А, может, дождь помешал. Да и не важно, почему. Не пришла и всё. В-третьих, сын позвонил. Сказал, что зайдёт вечером, потому что поговорить надо. А о чём говорить? Опять будет уговаривать съехаться, приводить аргументы. А по что ему его аргументы? Не хочет он. Вот, если бы у сына семья была, жена там, дочка или сын, тогда можно было бы подумать.
А так – два одиноких мужика в одной квартире. Это ж хуже, чем совсем одному.
Дед ещё раз посмотрел на лавочку. Девочки не было. Вообще никого не было. Сквер с самого утра был непривычно пуст, словно у всех людей сразу кончились дела, и они решили остаться дома. Даже продавщица из магазина «Рыба» стояла у магазинных дверей и скучала. Знать, и в магазине покупателей нет.
«А какой день-то сегодня? – вдруг подумал дед. – Вроде, суббота. – Он посмотрел на большой настенный календарь, висевший на задней стенке. – Да, точно суббота. Знать, по выходным девочка никого не ждёт. Знать, чиновника, какого, караулит. А кого тут караулить? Вроде, кроме общежития, никаких заведений нет. Уж не моего ли отлавливает?»
Дед посмотрел на часы. Часы показывали половину одиннадцатого. Часы, как и календарь, тоже были большие, напольные. Бог знает сколько, они служили его семье, но ходили исправно. Даже били иногда, но били, вот, по своему усмотрению. А время показывали точно. Да, половина одиннадцатого. А мой-то не раньше семи придёт. Хотя, может и раньше, раз сегодня суббота. Надо будет спросить у него, что это за девочка его дожидается?
Дед вдруг разволновался от пришедшей мысли. А вдруг? Вдруг эта, которая у него двадцать лет назад была, нашла его? И дочку прислала? Вдруг она и вправду сынова дочка? А его внучка, значит?

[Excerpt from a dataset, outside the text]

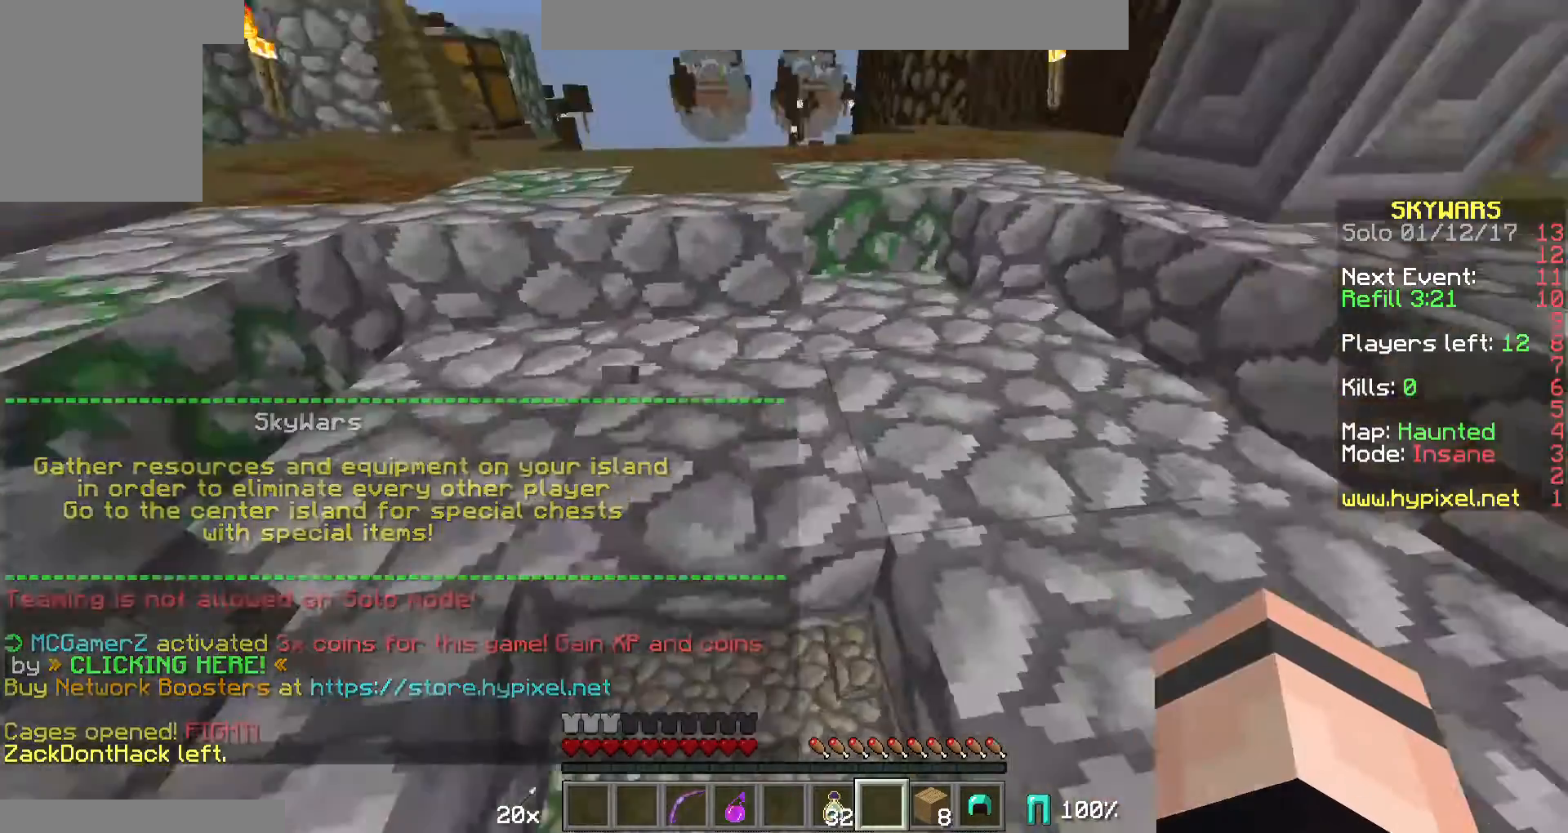
{"keys": [], "mouse": [], "events": []}
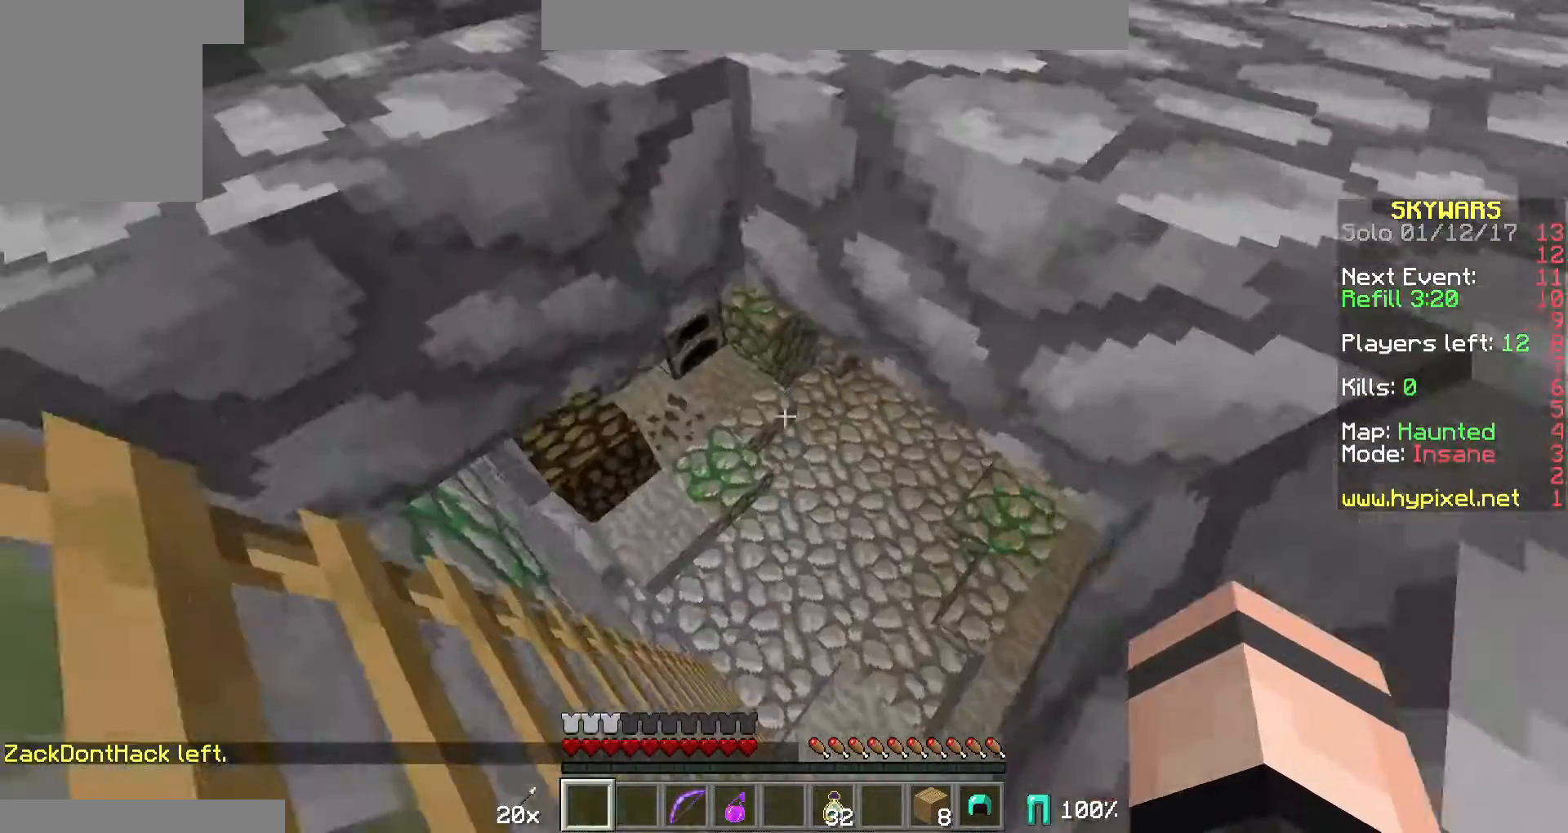
{"keys": [], "mouse": [], "events": []}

Дед суетливо поднялся со стула и пошёл на кухню. Руки подрагивали и требовали себя чем-то занять. Дед потянулся, было к чайнику, но потом, махнув рукой, открыл шкафчик и достал заветную бутылочку. Сколько она у него стоит непочатая? Второй год, поди. Дед свернул пробку, достал рюмку и плеснул себе на донышко. Потом подумал, добавил и залпом выпил. Водка сразу разлилась по телу приятным теплом, руки перестали подрагивать, голова прояснилась.
«Ишь ты, – удивился дед, – а она, оказывается, помогает!»
Он закрыл бутылку и убрал её в шкафчик. Нечего тут пьянство разводить! И чего, собственно, он так разволновался? Чего себе напридумывал? Ну, ждёт кого-то девчонка. Пусть даже и его сына. Мало ли по какой причине ждёт? По делу, может. А он сразу – внучка!.. Тьфу!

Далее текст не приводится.